(Source records)
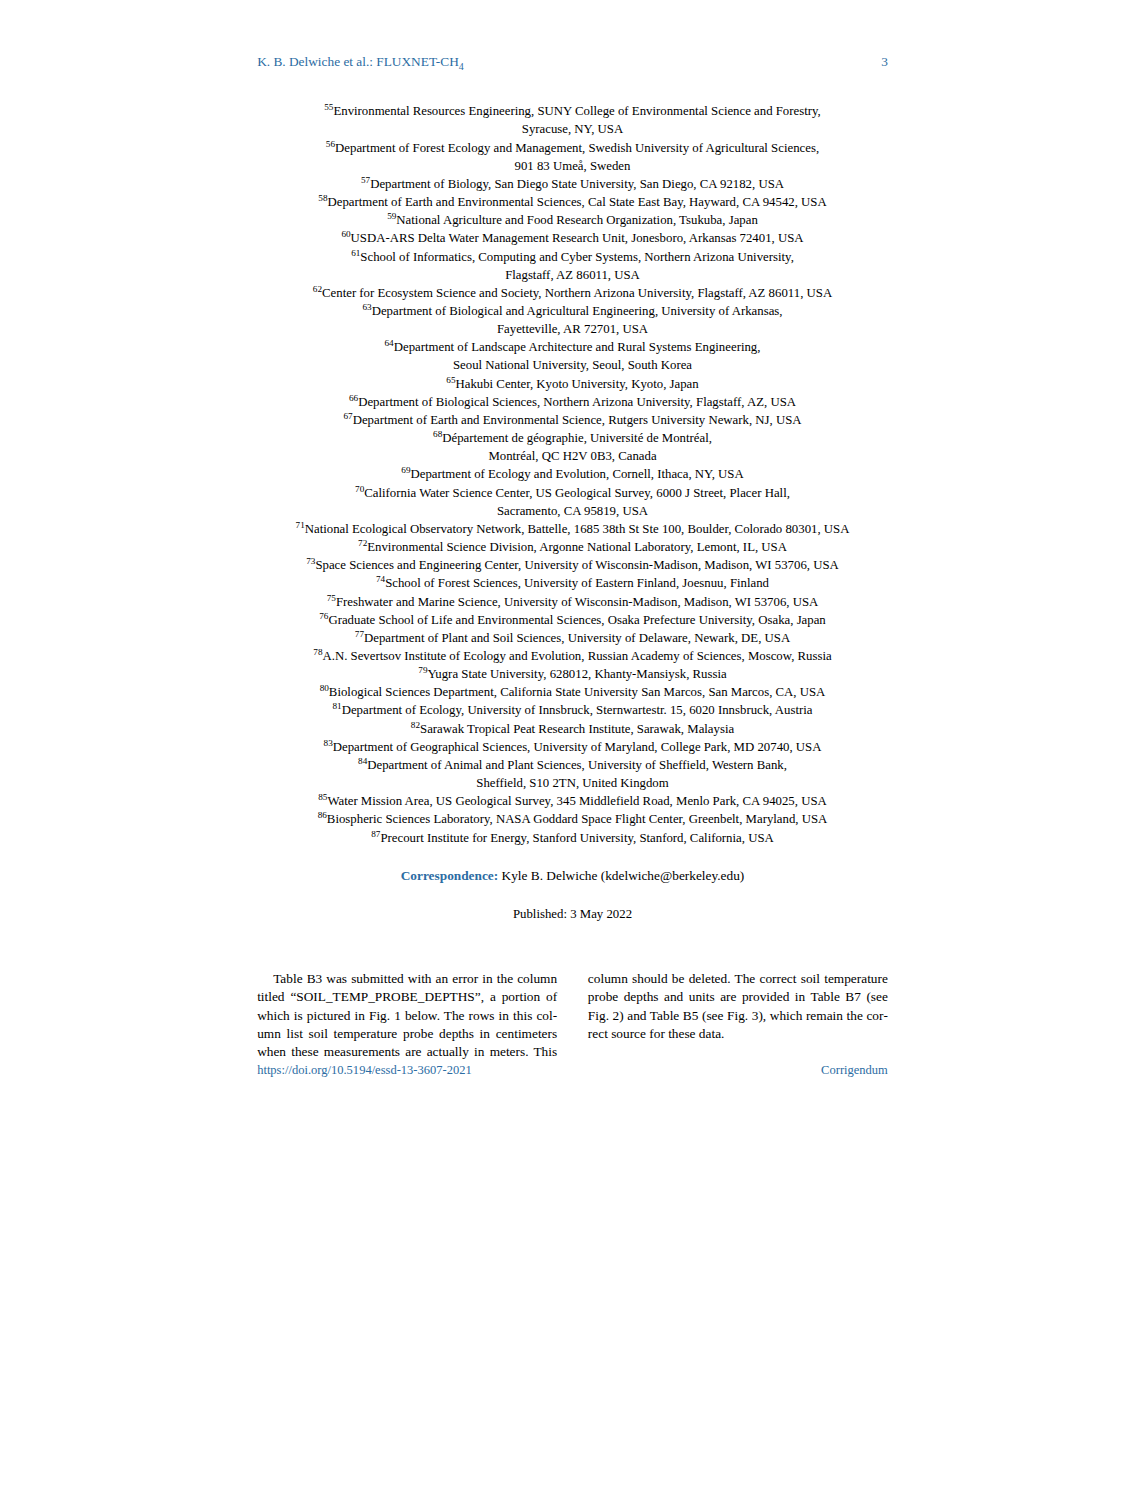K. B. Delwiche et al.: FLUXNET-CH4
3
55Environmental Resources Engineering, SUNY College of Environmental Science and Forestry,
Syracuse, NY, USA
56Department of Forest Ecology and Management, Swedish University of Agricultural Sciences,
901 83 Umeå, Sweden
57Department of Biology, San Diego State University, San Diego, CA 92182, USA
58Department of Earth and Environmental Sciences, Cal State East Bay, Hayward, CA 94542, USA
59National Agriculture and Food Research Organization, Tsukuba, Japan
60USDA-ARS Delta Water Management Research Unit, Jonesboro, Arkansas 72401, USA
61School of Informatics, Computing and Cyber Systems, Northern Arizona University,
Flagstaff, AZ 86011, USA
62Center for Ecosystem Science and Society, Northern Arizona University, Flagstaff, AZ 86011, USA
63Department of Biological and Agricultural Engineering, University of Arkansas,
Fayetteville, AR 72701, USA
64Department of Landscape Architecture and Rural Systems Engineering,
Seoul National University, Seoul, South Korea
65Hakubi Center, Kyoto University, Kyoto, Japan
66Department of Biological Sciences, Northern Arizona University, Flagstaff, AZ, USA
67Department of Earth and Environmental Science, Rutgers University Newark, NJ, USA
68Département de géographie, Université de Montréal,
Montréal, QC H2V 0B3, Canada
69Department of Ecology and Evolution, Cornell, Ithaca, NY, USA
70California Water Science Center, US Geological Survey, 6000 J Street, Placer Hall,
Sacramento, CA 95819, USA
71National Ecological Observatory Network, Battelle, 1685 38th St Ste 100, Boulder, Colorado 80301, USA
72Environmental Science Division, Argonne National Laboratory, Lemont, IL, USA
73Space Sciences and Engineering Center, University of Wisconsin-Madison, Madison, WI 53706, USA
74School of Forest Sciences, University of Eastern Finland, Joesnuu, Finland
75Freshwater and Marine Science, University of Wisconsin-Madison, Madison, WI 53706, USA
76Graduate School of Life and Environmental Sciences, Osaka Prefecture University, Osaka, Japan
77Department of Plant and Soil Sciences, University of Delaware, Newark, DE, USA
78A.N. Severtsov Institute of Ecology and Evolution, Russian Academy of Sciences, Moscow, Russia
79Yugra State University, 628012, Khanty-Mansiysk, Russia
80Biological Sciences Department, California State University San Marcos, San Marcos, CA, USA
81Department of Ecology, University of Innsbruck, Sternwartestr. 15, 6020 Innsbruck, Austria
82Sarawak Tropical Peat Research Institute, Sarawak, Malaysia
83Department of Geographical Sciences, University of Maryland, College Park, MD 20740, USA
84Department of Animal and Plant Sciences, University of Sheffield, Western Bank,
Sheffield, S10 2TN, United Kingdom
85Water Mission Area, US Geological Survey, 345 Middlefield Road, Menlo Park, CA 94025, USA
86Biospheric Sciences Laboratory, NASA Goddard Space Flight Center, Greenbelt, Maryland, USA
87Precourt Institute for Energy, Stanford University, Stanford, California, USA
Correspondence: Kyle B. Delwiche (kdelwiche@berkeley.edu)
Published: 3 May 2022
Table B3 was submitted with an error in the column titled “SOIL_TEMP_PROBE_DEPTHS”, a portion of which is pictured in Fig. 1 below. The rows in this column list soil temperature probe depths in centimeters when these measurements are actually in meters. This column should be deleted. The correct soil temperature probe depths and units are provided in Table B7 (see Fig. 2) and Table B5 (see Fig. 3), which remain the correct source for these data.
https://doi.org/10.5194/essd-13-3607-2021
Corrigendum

---

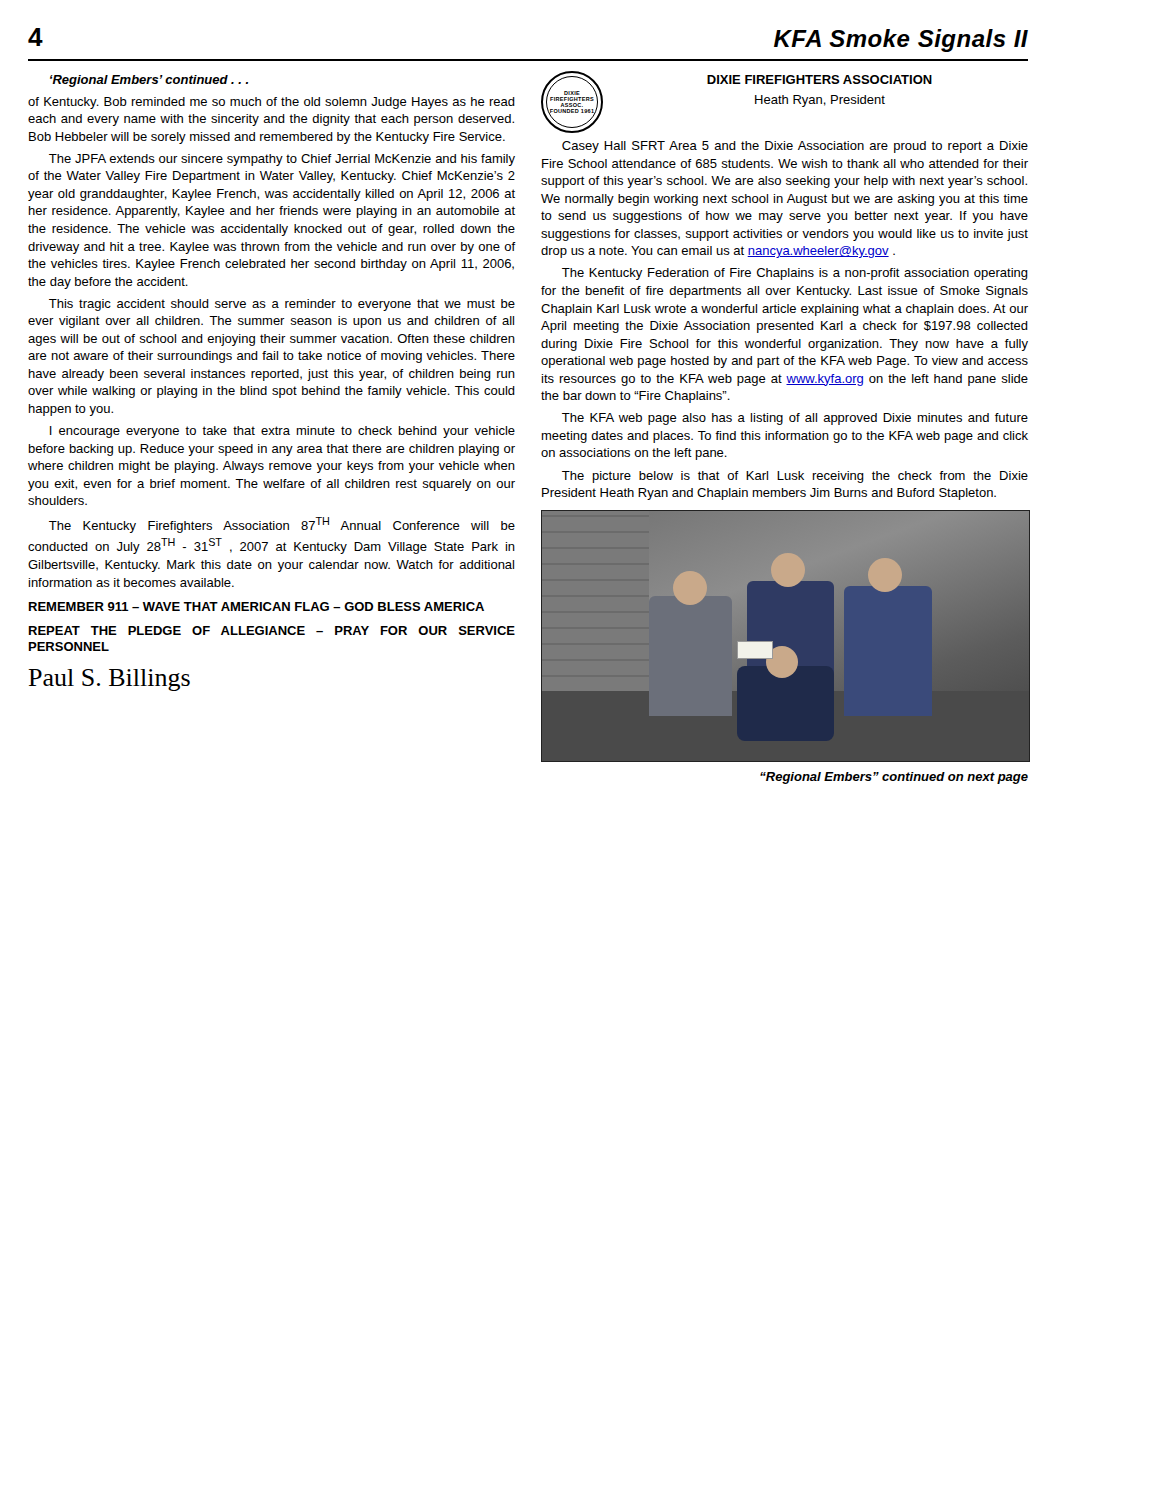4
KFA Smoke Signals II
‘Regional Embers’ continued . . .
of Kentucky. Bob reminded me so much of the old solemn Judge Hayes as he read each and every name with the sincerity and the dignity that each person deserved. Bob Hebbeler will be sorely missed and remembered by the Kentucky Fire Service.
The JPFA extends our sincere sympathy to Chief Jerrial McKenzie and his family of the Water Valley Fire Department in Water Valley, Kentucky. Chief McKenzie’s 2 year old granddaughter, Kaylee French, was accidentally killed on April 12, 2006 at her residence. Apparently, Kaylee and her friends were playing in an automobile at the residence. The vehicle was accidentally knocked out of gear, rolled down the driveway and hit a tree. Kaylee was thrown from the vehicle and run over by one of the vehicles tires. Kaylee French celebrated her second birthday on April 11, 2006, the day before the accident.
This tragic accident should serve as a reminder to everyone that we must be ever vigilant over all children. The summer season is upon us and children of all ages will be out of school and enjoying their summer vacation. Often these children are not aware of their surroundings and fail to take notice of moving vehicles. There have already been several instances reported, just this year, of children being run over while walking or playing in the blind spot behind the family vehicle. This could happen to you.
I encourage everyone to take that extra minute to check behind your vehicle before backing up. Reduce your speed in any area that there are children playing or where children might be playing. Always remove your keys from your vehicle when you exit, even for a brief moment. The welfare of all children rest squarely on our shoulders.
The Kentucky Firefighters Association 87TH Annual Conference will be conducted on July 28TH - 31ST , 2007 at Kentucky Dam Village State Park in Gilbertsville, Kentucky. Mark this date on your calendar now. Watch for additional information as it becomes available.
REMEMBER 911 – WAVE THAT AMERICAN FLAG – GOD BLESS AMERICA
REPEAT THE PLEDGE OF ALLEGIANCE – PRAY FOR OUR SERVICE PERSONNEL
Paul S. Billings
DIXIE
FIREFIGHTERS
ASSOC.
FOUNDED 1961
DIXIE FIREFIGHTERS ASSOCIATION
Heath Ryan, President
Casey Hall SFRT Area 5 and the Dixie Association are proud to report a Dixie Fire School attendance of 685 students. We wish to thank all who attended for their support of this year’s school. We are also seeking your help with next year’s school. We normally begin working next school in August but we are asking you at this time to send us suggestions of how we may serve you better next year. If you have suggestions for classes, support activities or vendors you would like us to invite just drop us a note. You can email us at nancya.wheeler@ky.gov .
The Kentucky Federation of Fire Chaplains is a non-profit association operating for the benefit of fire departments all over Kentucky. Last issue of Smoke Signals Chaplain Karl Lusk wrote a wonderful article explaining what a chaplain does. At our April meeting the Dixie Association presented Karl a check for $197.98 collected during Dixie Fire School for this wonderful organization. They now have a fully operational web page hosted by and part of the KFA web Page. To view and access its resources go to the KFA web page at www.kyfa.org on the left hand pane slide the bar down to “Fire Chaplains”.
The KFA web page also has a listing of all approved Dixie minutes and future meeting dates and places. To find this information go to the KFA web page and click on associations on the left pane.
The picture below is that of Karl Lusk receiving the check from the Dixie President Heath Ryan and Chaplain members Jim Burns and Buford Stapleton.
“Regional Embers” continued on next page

==

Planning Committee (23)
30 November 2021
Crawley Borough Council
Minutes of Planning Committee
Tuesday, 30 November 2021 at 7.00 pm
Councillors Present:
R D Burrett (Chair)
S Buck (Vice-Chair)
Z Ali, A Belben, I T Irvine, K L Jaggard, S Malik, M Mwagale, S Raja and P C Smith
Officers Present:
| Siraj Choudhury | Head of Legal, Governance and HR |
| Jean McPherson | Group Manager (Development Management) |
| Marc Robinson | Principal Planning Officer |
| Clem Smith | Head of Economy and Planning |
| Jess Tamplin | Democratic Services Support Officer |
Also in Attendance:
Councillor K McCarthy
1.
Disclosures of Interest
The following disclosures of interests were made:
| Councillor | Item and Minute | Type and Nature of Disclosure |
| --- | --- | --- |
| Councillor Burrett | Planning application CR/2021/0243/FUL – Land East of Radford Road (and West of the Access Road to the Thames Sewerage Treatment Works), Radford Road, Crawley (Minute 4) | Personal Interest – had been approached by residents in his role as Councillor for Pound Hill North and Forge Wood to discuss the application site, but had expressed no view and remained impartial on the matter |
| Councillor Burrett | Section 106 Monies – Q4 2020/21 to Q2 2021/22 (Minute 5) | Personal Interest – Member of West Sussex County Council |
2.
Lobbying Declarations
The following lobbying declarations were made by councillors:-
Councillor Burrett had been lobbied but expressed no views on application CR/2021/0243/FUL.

## Task to complete:
Repeat, exactly as they stand above, the lines from the line with "Planning Officer |" to the line with "Councillor Burrett had", both lines included.

## Response:
| Marc Robinson | Principal Planning Officer |
| Clem Smith | Head of Economy and Planning |
| Jess Tamplin | Democratic Services Support Officer |
Also in Attendance:
Councillor K McCarthy
1.
Disclosures of Interest
The following disclosures of interests were made:
| Councillor | Item and Minute | Type and Nature of Disclosure |
| --- | --- | --- |
| Councillor Burrett | Planning application CR/2021/0243/FUL – Land East of Radford Road (and West of the Access Road to the Thames Sewerage Treatment Works), Radford Road, Crawley (Minute 4) | Personal Interest – had been approached by residents in his role as Councillor for Pound Hill North and Forge Wood to discuss the application site, but had expressed no view and remained impartial on the matter |
| Councillor Burrett | Section 106 Monies – Q4 2020/21 to Q2 2021/22 (Minute 5) | Personal Interest – Member of West Sussex County Council |
2.
Lobbying Declarations
The following lobbying declarations were made by councillors:-
Councillor Burrett had been lobbied but expressed no views on application CR/2021/0243/FUL.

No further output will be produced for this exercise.